◆ ИСХОДНЫЙ ОТРЫВОК ◆
*-*-*

Чтение онлайн

ЖАНРЫ

Шрифт:

Тогда, в XVII веке, лучшие представители русского народа земным благам предпочли путь сораспятия Христу. Не желавшие предавать веру своих предков, десятки, сотни тысяч русских людей выбрали путь мученичества и исповедничества. Другие (по подсчетам историков, от четверти до трети населения Русского государства!), не дожидаясь грозивших им мучений, устремились в непроходимые леса, на окраины государства, за его рубежи. Начался «великий исход» русского народа за пределы своего отечества. Спасаясь от преследований, староверы бежали во все концы необъятной Руси: на Дон, в Сибирь, Керженец, Стародубье, где основывали целые поселения и скиты, бежали за границу — в Литву и Польшу, Курляндию и Швецию, Пруссию и Турцию. Хранители древлего благочестия бросали свои дома и имущество, забирая с собой лишь иконы и старопечатные книги, и на новом месте, куда их кидала судьба, бережно, по крупицам, возрождали Древнюю Русь.

К сожалению, у нас нет точной статистики относительно численности русского старообрядчества, то есть тех, кто активно не принял никоновских реформ. Да и вряд ли такая статистика возможна. Но чтобы хотя бы отчасти составить себе представление о масштабе произошедшей в XVII веке катастрофы, приведем некоторые данные. Известно, что к началу XVIII века, когда при Петре I проводили перепись населения, оказалось, что только в бегах находилось порядка 900

тысяч человек! На начало XX века историки насчитывали от 15 до 20 миллионов старообрядцев на территории Российской империи [235] . Опираясь на анализ официальной статистики и секретных обследований 1852 года, историк С. А. Зеньковский говорит, что «в XIX и начале XX в. от 20 до 30 процентов всех великороссов было идеологически и религиозно ближе к расколу, чем к синодальной версии русского православия» [236] . Многие современные ученые склоняются к этой цифре. Что касается статистики репрессий, то далеко не полную картину дают нам многочисленные старообрядческие синодики, где перечисляются десятки тысяч сожженных за веру, «Виноград Российский» Симеона Денисова, его же «История об отцах и страдальцах соловецких» и «История о сибирских страдальцах». В одном только Палеостровском монастыре было сожжено сначала 2500, а затем еще 1800 человек за один раз!

*-*-*

◆ ИСХОДНЫЕ ДАННЫЕ ◆

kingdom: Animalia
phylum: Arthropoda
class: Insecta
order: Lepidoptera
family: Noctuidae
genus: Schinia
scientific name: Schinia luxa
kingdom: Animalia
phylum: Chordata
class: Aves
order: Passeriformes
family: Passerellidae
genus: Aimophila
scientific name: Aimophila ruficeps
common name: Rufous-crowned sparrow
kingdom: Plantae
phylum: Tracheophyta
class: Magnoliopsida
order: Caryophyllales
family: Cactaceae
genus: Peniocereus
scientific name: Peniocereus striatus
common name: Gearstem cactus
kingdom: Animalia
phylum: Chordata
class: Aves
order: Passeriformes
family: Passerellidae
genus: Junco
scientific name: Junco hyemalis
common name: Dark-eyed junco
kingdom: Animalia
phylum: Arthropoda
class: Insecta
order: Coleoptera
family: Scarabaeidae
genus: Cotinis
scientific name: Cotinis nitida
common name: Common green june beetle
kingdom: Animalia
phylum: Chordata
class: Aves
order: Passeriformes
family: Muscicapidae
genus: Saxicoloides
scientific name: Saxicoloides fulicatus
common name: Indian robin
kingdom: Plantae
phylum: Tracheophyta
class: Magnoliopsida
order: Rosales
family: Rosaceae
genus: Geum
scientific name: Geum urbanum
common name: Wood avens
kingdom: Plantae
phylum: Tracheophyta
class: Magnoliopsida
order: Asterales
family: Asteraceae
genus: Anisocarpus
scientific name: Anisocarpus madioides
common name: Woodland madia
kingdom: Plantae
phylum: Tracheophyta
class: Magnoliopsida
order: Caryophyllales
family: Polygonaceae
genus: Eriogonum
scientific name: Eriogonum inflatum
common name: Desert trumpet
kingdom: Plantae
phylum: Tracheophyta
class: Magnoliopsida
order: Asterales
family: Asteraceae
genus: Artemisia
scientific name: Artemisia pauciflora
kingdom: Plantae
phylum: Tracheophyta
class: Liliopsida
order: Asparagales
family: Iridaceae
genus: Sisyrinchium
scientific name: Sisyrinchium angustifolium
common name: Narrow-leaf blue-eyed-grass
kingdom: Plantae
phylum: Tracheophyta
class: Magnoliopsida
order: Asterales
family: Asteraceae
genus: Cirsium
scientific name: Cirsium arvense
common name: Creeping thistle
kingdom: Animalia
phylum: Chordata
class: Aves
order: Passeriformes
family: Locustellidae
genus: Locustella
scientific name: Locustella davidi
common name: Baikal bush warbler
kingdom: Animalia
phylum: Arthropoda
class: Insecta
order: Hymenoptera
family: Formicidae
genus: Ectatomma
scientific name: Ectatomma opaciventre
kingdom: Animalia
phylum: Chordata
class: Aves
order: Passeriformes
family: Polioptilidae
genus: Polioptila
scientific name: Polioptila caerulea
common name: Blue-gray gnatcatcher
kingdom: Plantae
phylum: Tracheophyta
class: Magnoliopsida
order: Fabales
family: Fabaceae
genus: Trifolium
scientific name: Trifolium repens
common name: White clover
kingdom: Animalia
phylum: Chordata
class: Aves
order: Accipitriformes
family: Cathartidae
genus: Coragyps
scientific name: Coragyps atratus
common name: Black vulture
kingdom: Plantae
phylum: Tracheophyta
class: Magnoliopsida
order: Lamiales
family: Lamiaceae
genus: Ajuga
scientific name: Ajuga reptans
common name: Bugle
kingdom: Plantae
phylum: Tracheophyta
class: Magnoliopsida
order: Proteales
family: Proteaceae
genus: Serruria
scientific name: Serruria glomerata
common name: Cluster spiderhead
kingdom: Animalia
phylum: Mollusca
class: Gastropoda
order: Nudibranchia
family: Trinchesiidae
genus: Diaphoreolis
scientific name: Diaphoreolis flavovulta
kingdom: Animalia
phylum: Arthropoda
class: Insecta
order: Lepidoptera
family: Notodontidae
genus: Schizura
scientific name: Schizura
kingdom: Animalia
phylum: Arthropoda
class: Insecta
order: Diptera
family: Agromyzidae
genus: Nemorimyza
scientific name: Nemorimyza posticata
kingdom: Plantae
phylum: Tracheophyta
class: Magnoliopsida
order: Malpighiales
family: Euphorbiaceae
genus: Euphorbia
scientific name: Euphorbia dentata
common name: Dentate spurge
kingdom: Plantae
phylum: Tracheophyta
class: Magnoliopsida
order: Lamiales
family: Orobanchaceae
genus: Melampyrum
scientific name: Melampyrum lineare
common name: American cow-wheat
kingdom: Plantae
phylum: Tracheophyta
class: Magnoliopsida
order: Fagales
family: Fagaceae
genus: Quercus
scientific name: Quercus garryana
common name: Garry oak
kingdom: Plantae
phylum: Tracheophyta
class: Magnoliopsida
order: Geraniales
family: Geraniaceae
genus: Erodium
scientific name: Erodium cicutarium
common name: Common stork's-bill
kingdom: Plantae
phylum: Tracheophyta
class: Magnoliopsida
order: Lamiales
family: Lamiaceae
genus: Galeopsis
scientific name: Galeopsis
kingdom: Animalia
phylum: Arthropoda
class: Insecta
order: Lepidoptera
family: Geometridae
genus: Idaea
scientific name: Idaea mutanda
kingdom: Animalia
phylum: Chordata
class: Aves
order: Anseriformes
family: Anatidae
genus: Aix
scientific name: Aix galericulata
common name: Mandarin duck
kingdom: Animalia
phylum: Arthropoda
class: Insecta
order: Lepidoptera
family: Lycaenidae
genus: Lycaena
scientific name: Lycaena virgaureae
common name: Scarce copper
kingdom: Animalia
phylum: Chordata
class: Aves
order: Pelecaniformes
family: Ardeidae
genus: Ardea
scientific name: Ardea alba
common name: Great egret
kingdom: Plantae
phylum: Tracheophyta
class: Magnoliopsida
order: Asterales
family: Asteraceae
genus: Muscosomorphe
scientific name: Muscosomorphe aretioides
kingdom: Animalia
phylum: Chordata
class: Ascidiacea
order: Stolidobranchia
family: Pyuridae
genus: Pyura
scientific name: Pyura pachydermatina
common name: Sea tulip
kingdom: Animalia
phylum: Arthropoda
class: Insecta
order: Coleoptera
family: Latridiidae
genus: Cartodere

*-*-*

◆ ЗАДАНИЯ ДЛЯ РАБОТЫ ◆
1. Согласуются ли с отрывком о староверах утверждения (а), (б) и (в)? Для каждого дайте ответ «да» или «нет» и точную цитату из отрывка, которая это решает.
(а) По данным переписи при Петре I, в бегах находилось порядка 900 тысяч человек.
(б) В отрывке указано, что существует точная статистика численности русского старообрядчества.
(в) Покидая дома, староверы забирали с собой всё своё имущество.
2. Выведите без изменений фрагмент отрывка о староверах между словами «тысяч человек! На» и «за один раз!» включительно.

◆ ОТВЕТЫ ПО ЗАДАНИЯМ ◆
1.
(а) Да: «только в бегах находилось порядка 900 тысяч человек».
(б) Нет: «К сожалению, у нас нет точной статистики относительно численности русского старообрядчества».
(в) Нет: «бросали свои дома и имущество, забирая с собой лишь иконы и старопечатные книги».

2.
тысяч человек! На начало XX века историки насчитывали от 15 до 20 миллионов старообрядцев на территории Российской империи [235] . Опираясь на анализ официальной статистики и секретных обследований 1852 года, историк С. А. Зеньковский говорит, что «в XIX и начале XX в. от 20 до 30 процентов всех великороссов было идеологически и религиозно ближе к расколу, чем к синодальной версии русского православия» [236] . Многие современные ученые склоняются к этой цифре. Что касается статистики репрессий, то далеко не полную картину дают нам многочисленные старообрядческие синодики, где перечисляются десятки тысяч сожженных за веру, «Виноград Российский» Симеона Денисова, его же «История об отцах и страдальцах соловецких» и «История о сибирских страдальцах». В одном только Палеостровском монастыре было сожжено сначала 2500, а затем еще 1800 человек за один раз!